The people whose job it is to weigh risks properly and make such decisions are the money managers who invest in these things, not the traders/salesmen who peddle them per se (unless they actually have power of attorney or something). For the Nth time in this thread, the thing you are complaining about is better directed elsewhere than Wall Street.
Wall Street is who is taking most of the hits by the way, in the writedowns of these instruments they're stuck with.
By the way, Mr. Stein uses the term CMO (collateralized mortgage obligation) when they have been around since the early '80's without a major blow up. The newer products that have caused all the uproar this time are CDO's (collateralized debt obligations).
Stein is probably unaware of the difference. Anyway, it doesn't really matter to his point nor does it change the reason his complaint is misguided. All of these MBS's, CDOs, derivatives, indices, what have you - they have exploded because of the fact that recent-vintage mortgages in a certain class have stopped paying or threatened to do so at an unprecedented rate.
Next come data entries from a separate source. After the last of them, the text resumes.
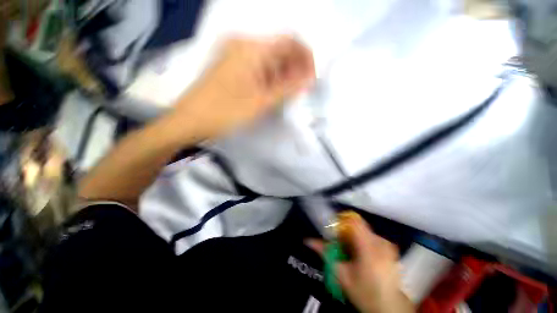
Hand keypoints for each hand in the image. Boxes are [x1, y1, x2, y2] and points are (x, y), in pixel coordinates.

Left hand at [170, 35, 314, 140]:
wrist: (190, 120)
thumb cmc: (225, 112)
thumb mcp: (261, 102)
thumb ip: (287, 88)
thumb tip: (309, 79)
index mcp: (251, 48)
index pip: (289, 42)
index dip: (305, 57)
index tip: (312, 77)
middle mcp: (243, 45)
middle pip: (278, 50)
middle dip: (294, 68)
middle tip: (302, 90)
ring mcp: (235, 55)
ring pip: (268, 60)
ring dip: (282, 75)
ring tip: (289, 94)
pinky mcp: (231, 67)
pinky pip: (257, 68)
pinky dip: (269, 78)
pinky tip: (273, 92)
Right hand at [306, 212, 413, 312]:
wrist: (389, 308)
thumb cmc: (364, 293)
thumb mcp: (341, 274)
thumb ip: (325, 253)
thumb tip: (308, 240)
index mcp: (369, 247)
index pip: (353, 221)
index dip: (340, 222)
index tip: (333, 232)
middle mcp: (380, 241)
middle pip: (357, 226)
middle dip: (345, 233)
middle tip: (340, 247)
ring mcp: (387, 244)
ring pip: (363, 231)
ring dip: (353, 238)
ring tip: (350, 254)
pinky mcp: (390, 248)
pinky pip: (371, 237)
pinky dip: (362, 242)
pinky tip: (361, 258)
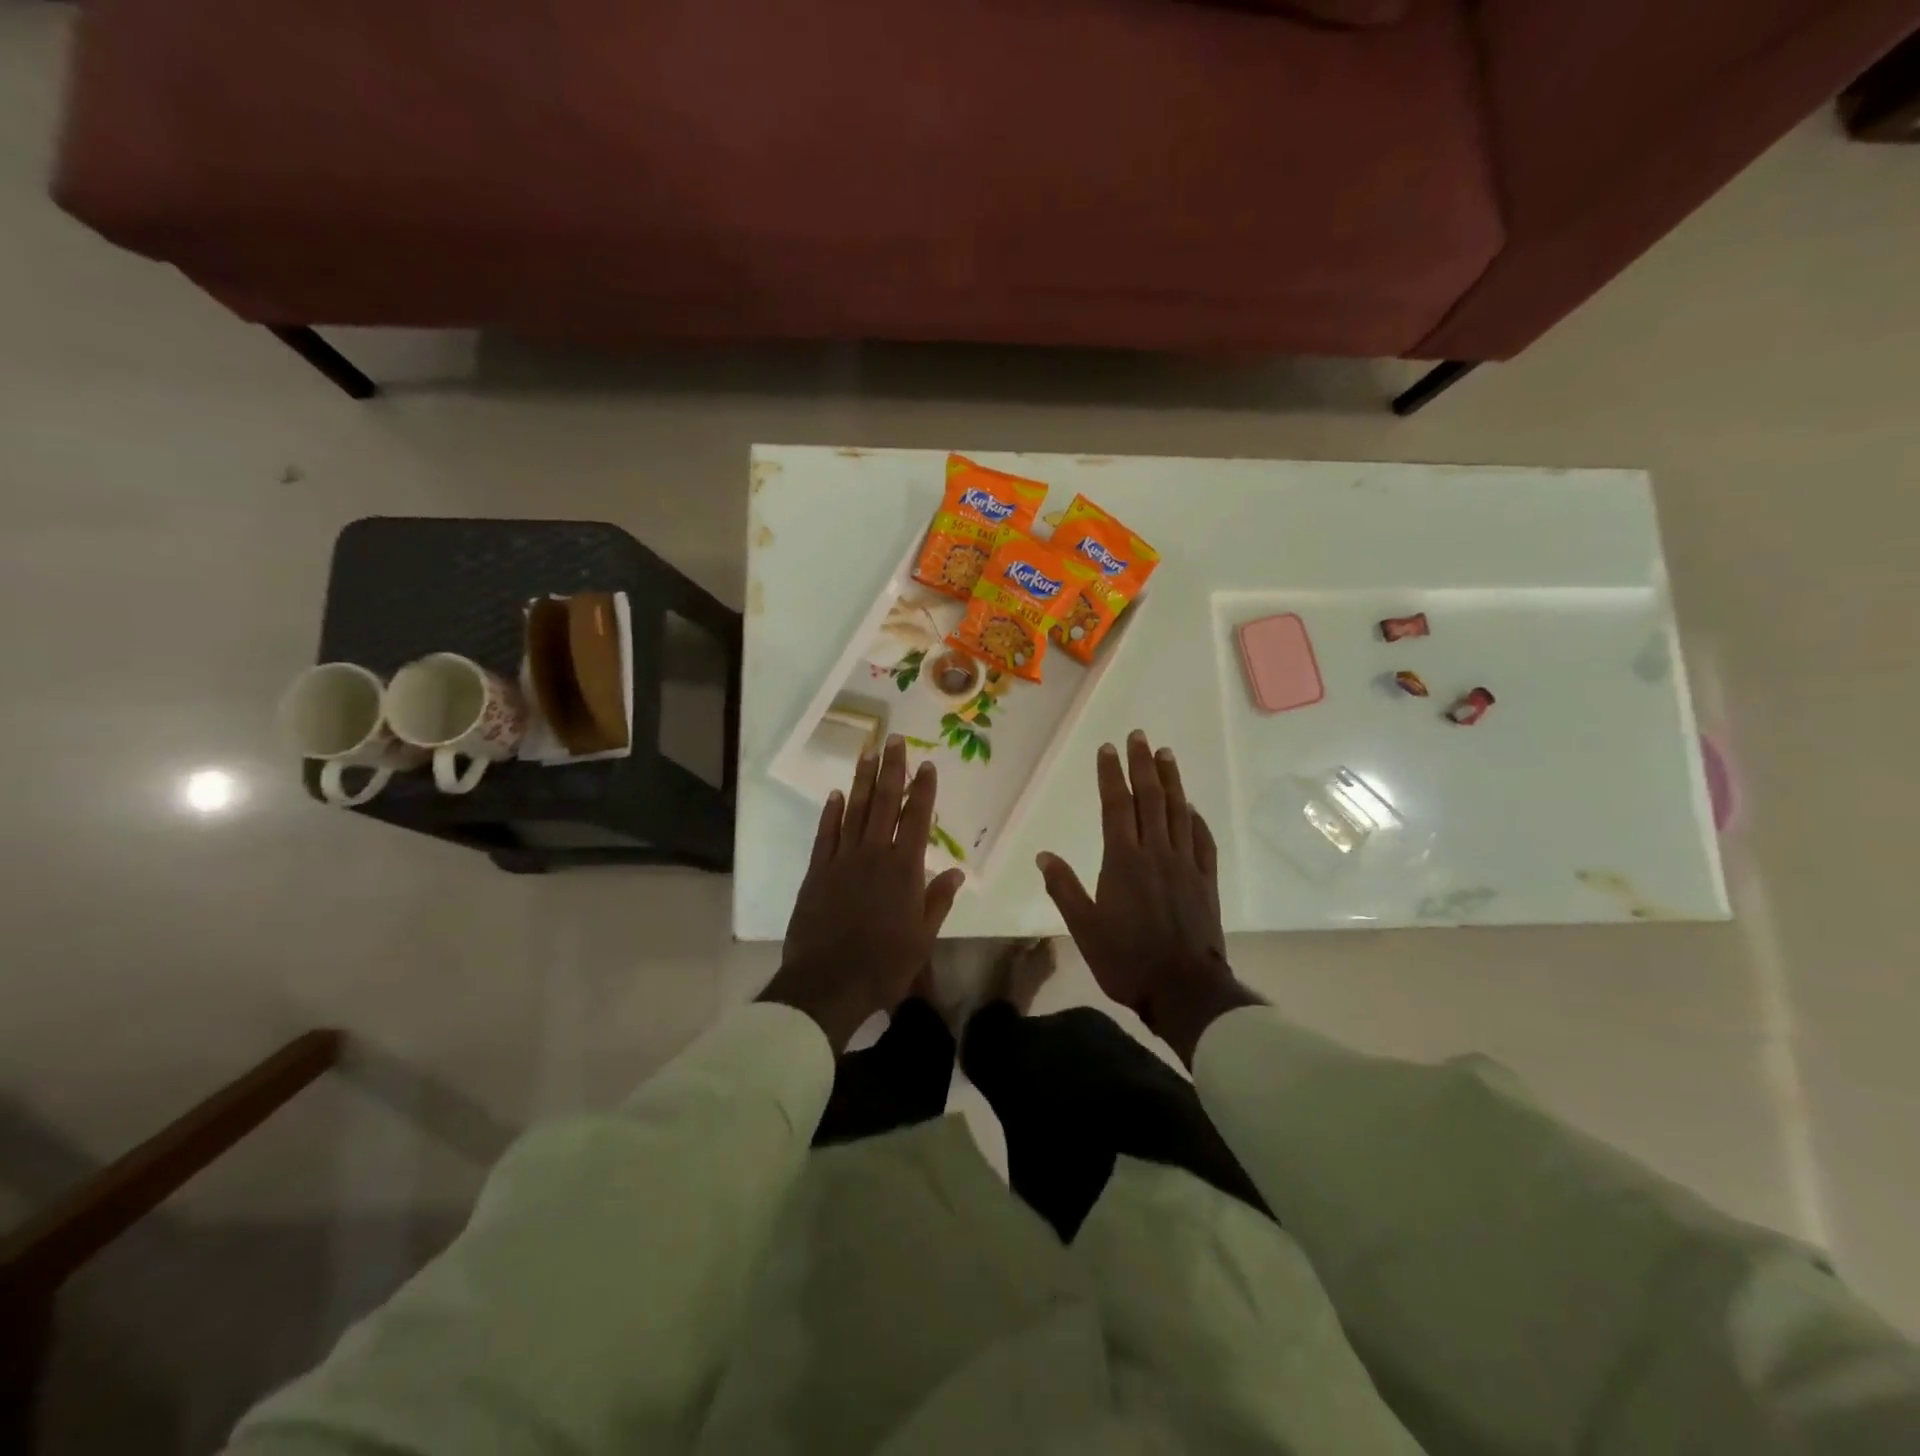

Again, this is fundamentally about borrowers who borrowed lots of money and are reneging on paying it back, and I don't understand why someone complaining about a breach of trust doesn't aim his first volleys at those people. It may have been stupid of banks to throw around this money at the first place but that doesn't excuse the speculators and money-grubbers who snatched at it.
To the extent that there is fraud higher up in the process, a lot of it is concentrated on the mortgage brokers who pushed mortgages on people so they could flip them to Wall Street, and in some cases they may have actually committed outright fraud. Yet even in many of those cases it is ultimately the consumer's responsibility to read what he is signing and people didn't. I'm all for assigning blame but there's plenty to go around here and "Wall Street" is too easy of a target.
In that sense they are paying for it by having assets on their books that they failed to value properly. So, they made bad decisions and are paying accordingly. That's the way it's supposed to work when you make bad decisions. Where is the "fraud", why get mad at them (when they're the ones suffering), and who are exactly we supposed to send to jail?
The other factor is enforcement of the law.
To this extent, the banks are the victims. Many many of these mortgages are fraudulent in one way or another, yet the banks bought them (speculating, as you say). They are therefore the victims of that (so far) unpunished fraud. Again, how does any of this add up to a reason to get mad at "Wall Street", and not at the defrauders?